Björn Höcke in Dresden

Schauen Sie diese Rede

Wer meint, die AfD sei wählbar, weil sie die Flüchtlingspolitik der Regierung kritisiert, muss den Auftritt Björn Höckes in Dresden sehen. Danach kann keiner mehr sagen, er habe nicht gewusst, was Höcke mit der AfD vorhat.

 

Eine Kolumne von Sascha Lobo

https://www.spiegel.de/netzwelt/web/bjoern-hoecke-rede-offenbart-gesinnung-kolumne-von-sascha-lobo-a-1130551.html

 

Sagen Sie nicht, man hätte es nicht wissen können. Denn Sie hätten. Die vielleicht größte und zugleich dunkelste Eigenschaft des Internet ist die ständige Archivierung des Jetzt. Groß ist sie, weil die Milliarden Sensoren, Kameras, Mikrofone immer näher an die Allaufzeichnung herankommen. Und darin ist auch die dunkle Eigenschaft begründet, denn das ständige Archiv wird uns irgendwann mit dem konfrontieren, was wir hätten ahnen können und sehen sollen. Was Sie - genau Sie - hätten wissen können.

 

Weil es da war, die ganze Zeit, aufgezeichnet, zugänglich, analysierbar. In wenigen Tagen wird der erste Twitterpräsident der Vereinigten Staaten von Amerika vereidigt. Wahrscheinlich. Und natürlich wird es schlimm, die Frage ist nur, wie schlimm. Und vor allem für wen. Der von Rach- wie Geltungssucht getriebene, sich permanent geringgeschätzt fühlende Trump ist durch seinen Narzissmus der am leichtesten zu manipulierende US-Präsident aller Zeiten. Und natürlich wird er manipuliert, schon jetzt und stärker noch in der Zukunft. Unter anderem von den reaktionären, antigesellschaftlichen Kräften, die er um sich geschart hat. Von Leuten, die verstanden haben, dass er für fahle Anerkennung - the best, the greatest, tremendous - jedes andere Interesse verkaufen wird. Das hätten Sie wissen können, weil es in den Tweets und Interviews von Trump ganz offen daliegt.

 

Und Sie hätten wissen können, dass der Sieg von Trump weltweit, auch in Deutschland, bestimmte politische Kräfte beflügelt. Die jetzt ihre Morgenbräune gekommen sehen, ihre vermeintliche Mehrheit abseits der Umfragen und ihre trumphaft unmittelbar bevorstehende Herrschaft zu spüren glauben.
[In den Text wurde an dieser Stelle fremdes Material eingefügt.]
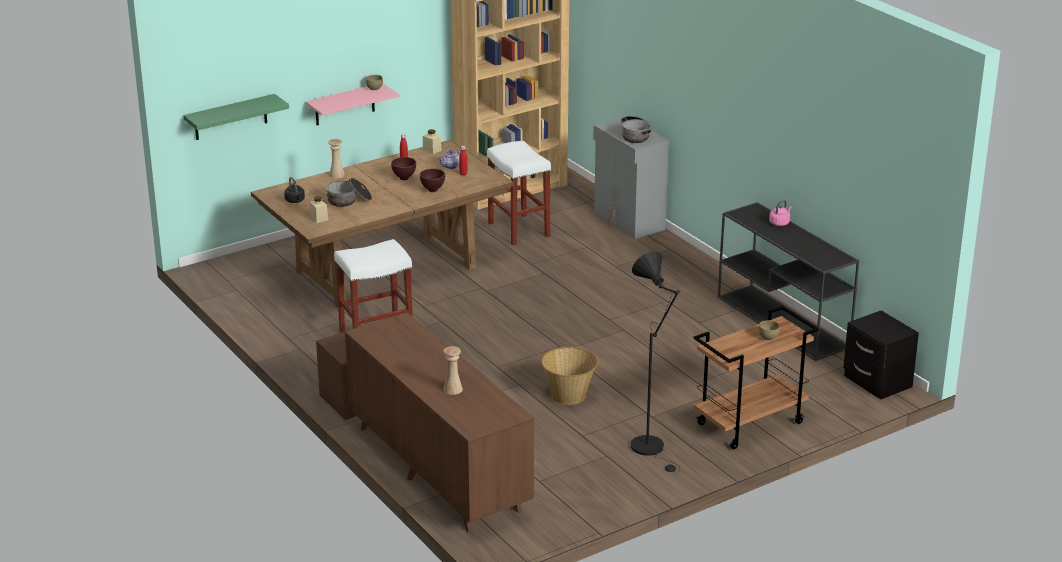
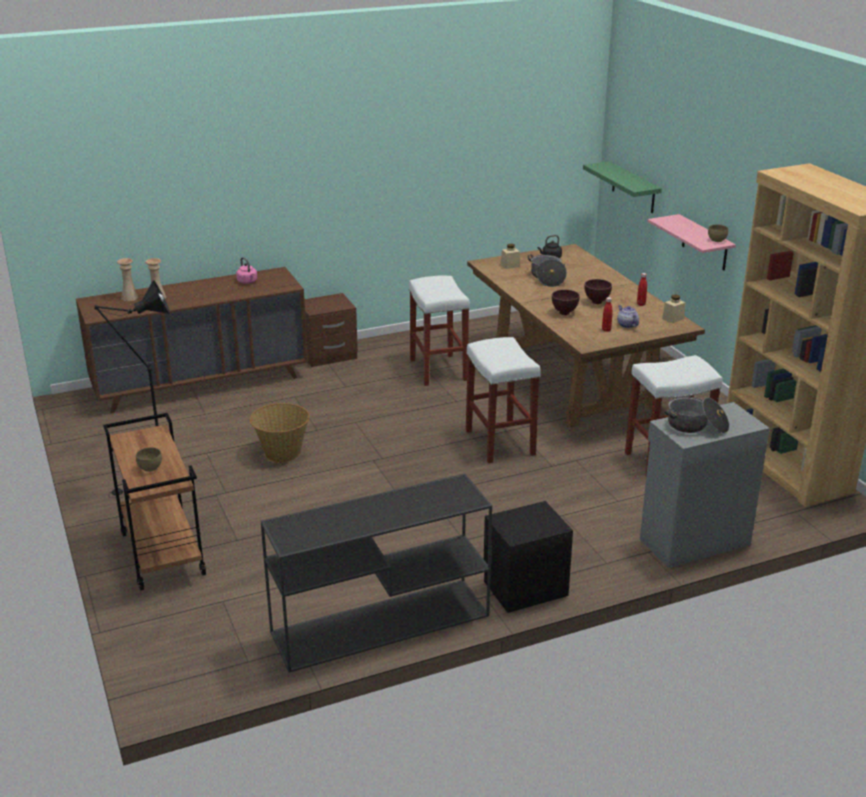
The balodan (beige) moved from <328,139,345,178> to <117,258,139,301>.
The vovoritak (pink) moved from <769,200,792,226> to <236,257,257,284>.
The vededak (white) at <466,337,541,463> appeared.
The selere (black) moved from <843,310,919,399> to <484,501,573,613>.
Politische Kräfte, die genau deshalb wie Trump in radikaler, nie gekannter Offenheit kommunizieren.

 

Alles offen im Allarchiv des Internet

 

Am Dienstag, den 17. Januar 2017, hat AfD-Vorzeigefunktionär Björn Höcke bei der Jungen Alternative in Dresden eine Rede gehalten. Diese Rede können Sie nachsehen. Tun Sie es, insbesondere, wenn Sie die AfD für wählbar halten. Zum Beispiel, weil sie "Fleisch vom Fleische der CDU" sei. Oder weil Sie - demokratisch legitim - mit der Flüchtlingspolitik der Bundesregierung nicht einverstanden sind. Schauen Sie diese Rede, damit Sie es nicht bloß hätten wissen können, sondern auch wissen. Denn es liegt alles offen da, im Allarchiv des Internet.

 

"Ich weise euch einen langen und entbehrungsreichen Weg, ich weise dieser Partei einen langen und entbehrungsreichen Weg, aber es ist der einzige Weg, der zu einem vollständigen Sieg führt, und dieses Land braucht einen vollständigen Sieg der AfD." Höcke möchte also einen vollständigen Sieg der AfD, der Saal voller "Patrioten" kocht. Wenn ein Geschichtslehrer vom "vollständigen Sieg" spricht, dann lässt sich ahnen, woher er seine Inspiration bezieht. Das ist kein Zufall mehr.

 

Höcke spricht von Bundespräsidenten, von Richard von Weizsäcker, der sich mit seiner wichtigsten Rede - "Der 8. Mai war ein Tag der Befreiung" - gegen das Volk gestellt habe. Höcke spricht von Roman Herzog, der einen Ruck eingefordert habe, aber es sei nicht der richtige Ruck gewesen, jedenfalls nicht offiziell. Die Menge brüllt das Unwort des Jahres: "Volksverräter, Volksverräter, Volksverräter", und Höcke schlägt die Brücke ins Jetzt: "Die Menschen haben Roman Herzog damals geglaubt, so wie viele Menschen sehr lange Angela Merkel geglaubt haben; beide haben sie unser gutmütiges Volk heimtückisch hinters Licht geführt."

 

Ein gutmütiges Volk, durch Heimtücke betrogen, bekannte Begriffe. Mit dieser Analyse von Höcke geht ein Ziel einher, ganz offen kommuniziert: "Wir werden uns unser Deutschland Stück für Stück zurückholen." Die Ankündigung, das Land zu verändern also, und zwar "zurück". Höcke lässt kaum Zweifel daran, welches "zurück" er genau meint.

 

Denn für ihn steht fest: "Bis jetzt ist unsere Geistesverfassung und Gemütszustand immer noch der eines total besiegten Volkes." Er spielt damit natürlich auf den Zweiten Weltkrieg an. Aber auch - auf die Zeit danach: "Man wollte unsere Wurzeln roden. Und zusammen mit der dann nach 1945 begonnenen systematischen Umerziehung hat man das dann auch fast geschafft." Unter "systematische Umerziehung" muss hier die "Entnazifizierung" verstanden werden, die Höcke nicht bloß kritisiert. Er möchte sie umkehren - und zwar besonders das Gedenken an den Holocaust: "Wir Deutschen, also unser Volk, sind das einzige Volk der Welt, das sich ein Denkmal der Schande in das Herz seiner Hauptstadt gepflanzt hat."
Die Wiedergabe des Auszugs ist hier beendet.